Солнце светит мне в спину, когда я пересекаю улицу, заполненную ларьками с едой. Рядом с лавками стоят очаги, от которых идет густой дым. От него слезятся глаза, но пахнет он просто чудесно. Жареные орехи, острое рагу, бананы, обжаренные в арахисовом масле. Мой желудок урчит, напоминая, что я сегодня ничего не ела. Но у меня нет на это времени – я слишком сосредоточена на том, чтобы добраться до Змеиной реки. Там мы договорились увидеться с Руджеком. Я переживаю – а вдруг он не придет?
Он улизнул с собрания до того, как его отец объявил о закрытии. Я наблюдала, как он пытался скрыть свою боль за пустым, скучающим взглядом, но это лишь маска. Я могу видеть сквозь нее, поскольку слишком хорошо знаю Руджека. Моя мать нанесла ему ужасную рану. Он и так ненавидит отца за то, как тот обращался с братьями после Обряда. Винил себя за то, что не был на рынке в тот день и не успокоил Джеми.
Я вздрагиваю от слабого шороха рядом с собой и ловлю одного из маленьких воришек, который пытался снять мой браслет. Я хватаю его за руку – не слишком грубо, но достаточно, чтобы он не мог высвободиться. Мальчик смотрит на меня печальными глазами, его губы дрожат. Маленький мошенник.
Прежде чем он роняет слезу, кто-то хлопает его по затылку:
– Убирайся, или я позову охрану.
– Ой, – протестует мальчик и поворачивается, держась за голову. – Тебе ли говорить, Кофи!
Судя по всему, незадачливый воришка не так давно оказался на рынке – я никогда его раньше не видела. Из потайного кармана под поясом я достаю серебряную монету и протягиваю ему.
– Ты мог бы и попросить, понимаешь?
Он смущенно улыбается.
– В следующий раз так и сделаю.
Когда мальчик убегает, Кофи становится на его место. Ему всего двенадцать, он ненамного старше вора-новичка. Рыбья чешуя покрывает его фартук, от него остро пахнет доками – то есть гниющими рыбьими внутренностями. Его глаза расширяются от удивления, когда он видит, что на мне надето.

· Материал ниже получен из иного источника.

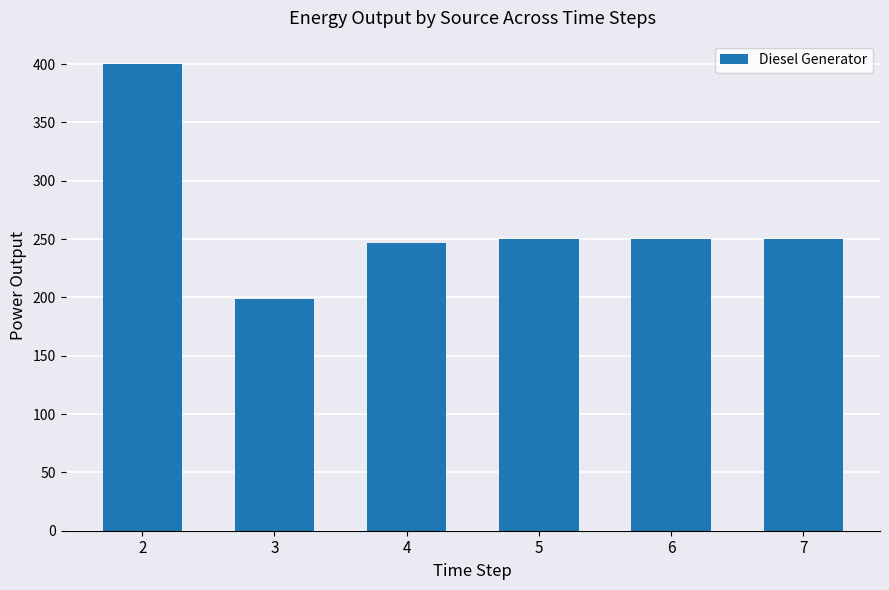

What is the difference between the second highest and second lowest values?

3.0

– Это что еще такое? – спрашивает он меня.
Я поджимаю губы и свирепо смотрю на него. Хотя он, конечно, прав: мое платье непрактично и слишком бросается в глаза. Такой наряд на Восточном рынке делает меня легкой добычей для любого вора. По крайней мере, моя семья не носит герб, как семья Руджека.
– Лучше спроси, почему у тебя за ухом серебряная монета, – парирую я.
Он ухмыляется, тянется к одному уху и ничего не находит.
– Другое ухо.
Я нетерпеливо постукиваю ногой. На этот раз его рука движется быстрее, как будто деньги могут исчезнуть. Он достает из-за уха серебряную монету и прячет ее в фартук. Его смуглую кожу озаряет радостный румянец. За время нашей дружбы я передала ему достаточно монет, и он больше не говорит, что не может брать деньги просто так и должен отработать их. У нашей семьи больше денег, чем нам нужно, и, как всегда говорит Оше, накопленная монета – это упущенное благословение.
Отец Кофи – торговец рыбой, один из многих. Я наткнулась на их прилавок год назад. Кофи стоял на ящике, рассказывая толпе диковинные истории.
– Пытаясь спастись от ледяной реки, – кричал он, – рыба проплыла весь путь с Севера.
Когда я крикнула ему, что это маловероятно, он быстро изменил свою историю:
– Вы правы! Эта партия выплыла из Великого моря в поисках убежища от гигантского змея. Только они не знали, что мы тоже едим рыбу!